## Given text
◇ ◇ ◇ ◇
I agree with what Phil has mentioned. In my opinion - if you don't need
the fancy features of 10.x (aka Asterisk 1.10.x) stick to Asterisk 1.8
or older. However - I would recommend anyone to stay away from any
variant of 1.8 or 10.x where possible.
We process over a million minutes per month per server, exceeding 400K
calls per server in a given month. Many moons ago, as soon as 1.8 was
released, we jumped from 1.4 to 1.8 - and it was a huge mistake.
Asterisk service crashed with dead locks within the first few thousand
calls.
We downgraded from 1.8 to 1.6. We found that Asterisk 1.6.2.17 (plus
certain patches) -- was the most successful and stable deployment,
capable of handling 100+ simultaneous calls per server.
Handling about 100+ calls per server on Asterisk 1.8.x.x and Asterisk
10 -- killed Asterisk within hours. The primary cause is dead
locks. The stats I presented is that of a production deployment.
If stability and high availability is your primary focus - then I would
say stick to version 1.6.2.17.
If your client is "ok" with a reboot or two every week - then 1.8 should
be ok.
Overall - we have been testing all versions of Asterisk - as they are
released by deploying them as production.
All servers monitor each others availability by means of an actual sip
call - server to server.
◇ ◇ ◇ ◇
## Supplied entries
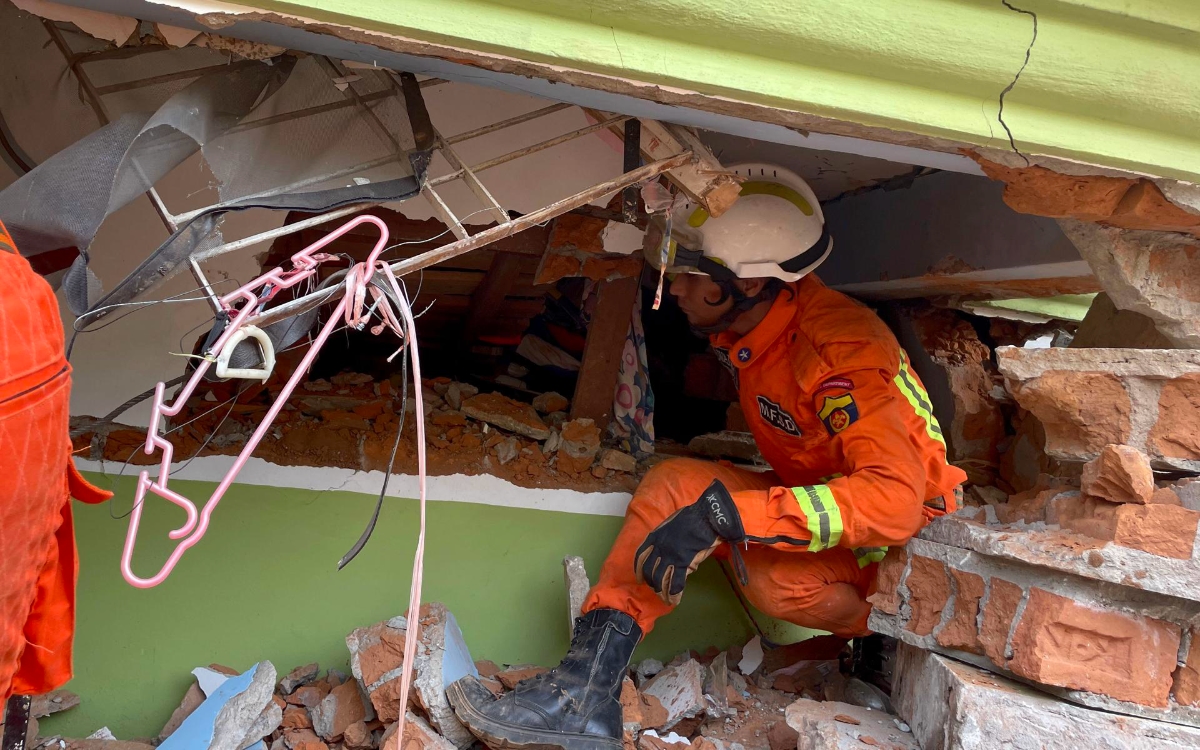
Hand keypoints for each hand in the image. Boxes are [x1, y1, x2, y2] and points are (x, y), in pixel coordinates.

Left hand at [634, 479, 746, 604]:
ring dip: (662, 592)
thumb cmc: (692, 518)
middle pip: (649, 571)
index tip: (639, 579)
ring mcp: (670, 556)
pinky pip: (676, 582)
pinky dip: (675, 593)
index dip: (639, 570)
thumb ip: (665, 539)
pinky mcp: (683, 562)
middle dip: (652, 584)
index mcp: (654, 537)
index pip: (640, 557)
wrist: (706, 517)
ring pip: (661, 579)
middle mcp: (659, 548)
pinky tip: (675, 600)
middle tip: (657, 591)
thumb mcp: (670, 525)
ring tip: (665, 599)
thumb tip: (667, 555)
◇ ◇ ◇ ◇
## Description of the task
Could you carry on the post about running Asterisk versions in production from its last sentence? None of the rows matter here.

## Result
In our production scenario - we keep a hot standby servers with version
1.6.2.17 ready,
while we route calls to the server with a newly released 1.8.x.x or
10.x.x within the production environment.
As soon as 1.8.x.x or 10.x.x fails and/or enters into a dead lock - hot
standby 1.6.2.17 starts processing calls.
To date, we've had 100% failure with 1.8.x.x and 10.x.x within a 24
hour period, prior to having processed 10K calls.
As soon as a dead lock is confirmed, we downgraded the recent version
back to 1.6.2.17.
Therefore - in an ITSP scenario, or in a scenario where you are
processing calls in the thousands - definitely stay away from 1.8.x.x
and 10.x.x and stick to 1.6.2.17 (with certain security patches).
I would LOVE to hear from anyone out there - processing the volume we
are handling (or more), in an Asterisk environment -- using 1.8.x.x or
10.x.x versions of Asterisk.
Thanks and regards,
Reza.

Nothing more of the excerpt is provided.